В суфийских притчах часто повторяется момент, когда ученик приходит к Учителю, говорит что-то вполне нормальное ( с моей точки зрения), потом с позором Учителем изгоняется. Так вот и читаю с лёгким привкусом недоумения))Но поэзия эта завораживает и хочется продолжить. Параллели с христианством, существуют, хотя суфизм и возник в рамках Ислама.. Вот, например отрывок из статьи Л.Тираспольского, переводившего стихи Руми на русский язык «Ортодоксальные представители мусульманского духовенства нередко подозревали суфиев в тайных симпатиях к христианству. Следуя коранической традиции, суфии считали и Моисея, и Иисуса, и Мохаммеда великими пророками и учителями человечества.
Мотылек не различает,
Вспыхнув в пламени любви,
Где горит огонь мечети,
Где - монастыря огни.
Мотылек - это влюбленный суфий, которого влечет к себе божественная Возлюбленная, это Меджнун (безумец) в поисках прекрасной Лейли. Любовь здесь - то, что стирает собственное иллюзорное существование суфия и заставляет его забыть о самом себе….. Но служение Богу предпринимается суфием не ради награды в загробном мире и не из-за страха адских мук. Единственное, чего он жаждет - это Истина. Зрелому суфизму чуждо то, что Н. Бердяев критически характеризует как "судебное понимание" религии. В истинной любви нет страха, к опьянению любовью призывает великий поэт и суфий Руми: "Опьянись ею так, чтоб не проснуться и во время Страшного Суда!". Что касается стихов, то «Песня флейты» - один из самых красивых переводов( из того, что я успела прочесть). Есть ещё другой вариант Барашек (Почему он так называется, я нигде пока не нашла)
Песня флейты/ Барашек
Прислушайся к голосу флейты - о чем она плачет, скорбит?
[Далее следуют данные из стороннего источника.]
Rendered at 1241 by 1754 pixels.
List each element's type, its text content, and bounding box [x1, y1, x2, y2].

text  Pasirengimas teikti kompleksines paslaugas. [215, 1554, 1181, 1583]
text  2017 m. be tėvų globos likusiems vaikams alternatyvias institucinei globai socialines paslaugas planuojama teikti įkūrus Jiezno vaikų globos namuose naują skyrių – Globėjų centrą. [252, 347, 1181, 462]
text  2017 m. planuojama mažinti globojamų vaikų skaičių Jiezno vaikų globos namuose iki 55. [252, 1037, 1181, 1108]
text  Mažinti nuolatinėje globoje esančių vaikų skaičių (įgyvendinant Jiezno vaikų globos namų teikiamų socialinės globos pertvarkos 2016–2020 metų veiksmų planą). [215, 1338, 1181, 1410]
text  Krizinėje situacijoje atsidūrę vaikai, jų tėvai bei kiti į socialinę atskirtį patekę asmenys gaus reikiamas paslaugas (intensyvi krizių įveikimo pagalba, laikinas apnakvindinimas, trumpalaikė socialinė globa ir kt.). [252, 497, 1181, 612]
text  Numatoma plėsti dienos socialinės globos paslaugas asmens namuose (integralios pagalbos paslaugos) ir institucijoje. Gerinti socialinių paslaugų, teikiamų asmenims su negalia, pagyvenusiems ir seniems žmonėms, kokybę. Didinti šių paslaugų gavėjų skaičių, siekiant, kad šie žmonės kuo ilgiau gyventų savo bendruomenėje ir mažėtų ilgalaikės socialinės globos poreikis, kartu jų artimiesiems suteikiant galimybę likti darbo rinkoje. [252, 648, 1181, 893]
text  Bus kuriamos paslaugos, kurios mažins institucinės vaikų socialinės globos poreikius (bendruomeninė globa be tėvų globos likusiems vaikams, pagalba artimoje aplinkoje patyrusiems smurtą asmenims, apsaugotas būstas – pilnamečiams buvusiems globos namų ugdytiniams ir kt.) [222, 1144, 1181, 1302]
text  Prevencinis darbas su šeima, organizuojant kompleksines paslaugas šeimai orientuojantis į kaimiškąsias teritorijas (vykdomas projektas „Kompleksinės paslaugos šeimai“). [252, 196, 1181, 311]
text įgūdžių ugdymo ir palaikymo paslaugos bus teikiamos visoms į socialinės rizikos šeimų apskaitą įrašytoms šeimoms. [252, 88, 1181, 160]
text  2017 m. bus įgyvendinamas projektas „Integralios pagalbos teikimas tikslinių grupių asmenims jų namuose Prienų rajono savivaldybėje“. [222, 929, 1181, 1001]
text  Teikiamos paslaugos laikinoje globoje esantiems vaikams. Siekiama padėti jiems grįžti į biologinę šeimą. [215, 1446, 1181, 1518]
О горестях вечной разлуки, о горечи прошлых обид:
"Когда с камышового поля был срезан мой ствол пастухом,
Все стоны и слезы влюбленных слились и откликнулись в нем,
К устам, искривленным страданьем, хочу я всегда припадать
Чтоб вечную жажду свиданья всем скорбным сердцам передать.
В чужбине холодной и дальней, садясь у чужого огня,
Тоскует изгнанник печальный и ждет возвращения дня.
Звучит мой напев заунывный в собранье случайных гостей,
Равно для беспечно-счастливых, равно и для грустных людей.
Но кто бы - веселый иль грустный - напевам моим ни внимал,
В мою сокровенную тайну доселе душой не вникал.
Хоть тайна моя с моей песней, как тело с душою, слиты -
Но не перейдет равнодушный ее заповедной черты
Пусть тело с душой нераздельно, и жизнь их в союзе, но ты
Души своей видеть не хочешь, живущий в оковах тщеты"
Стон флейты - могучее пламя, не веянье легкой весны,
И в ком не бушует то пламя - тому ее песни темны.
Любовное пламя пылает в певучей ее глубине,
Тот пыл, что кипит и играет в заветном, пунцовом вине.
Со всяким утратившим друга лады этой флейты дружны,
И яд в ней, и противоядье волшебно соединены.
В ней песнь о стезе испытаний, о смерти от друга вдали,
В ней повесть великих страданий Меджнуна и бедной Лейли.
Приди, долгожданная, задравствуй, о сладость безумья любви!
Верши свою волю и властвуй, в груди моей вечно живи!
И если с устами любимой уста я, как флейта солью,
Я вылью в бесчисленных песнях всю жизнь и всю душу мою.